The Actionable Reality
If you want to protect children, or society at large, from the "dangers" of AI knowledge, the answer isn't a courtroom. It's a fundamental shift in how we teach information literacy.
- Stop treating AI as an Oracle. It’s a calculator for words. Teach users that the output is a statistical probability, not a moral truth.
- Demand transparency, not censorship. We should know what data models are trained on, but we shouldn't demand that the data be wiped of anything "unpleasant."
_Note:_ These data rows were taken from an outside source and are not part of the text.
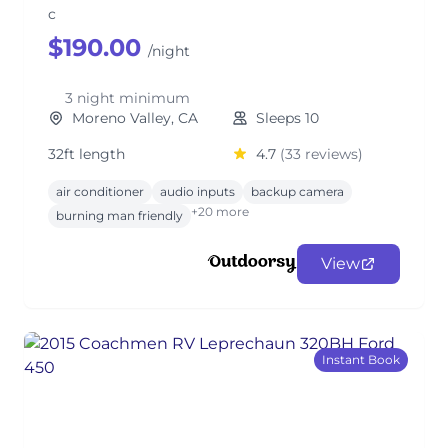
c
$190.00
/night
3 night minimum
Moreno Valley, CA
Sleeps 10
32ft length
4.7
(33 reviews)
air conditioner
audio inputs
backup camera
+20 more
burning man friendly
View
Instant Book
- Focus on the actor, not the tool. Violence is a human problem. It existed long before GPT-1, and it will exist long after GPT-10.
The Canadian lawsuit will likely fail on the merits of Section 230-style protections or their international equivalents, but the damage to the discourse is already done. It reinforces the idea that we are victims of our tools rather than masters of them.
Stop looking for a "delete" button for history. Stop trying to sue the database for containing the truth of our own failings. The problem isn't that the AI knows too much; it's that we are too eager to blame the messenger for the message we wrote ourselves.
Take the money you're spending on lawyers and put it into a counselor's office. That's where the real "knowledge" of the attack began.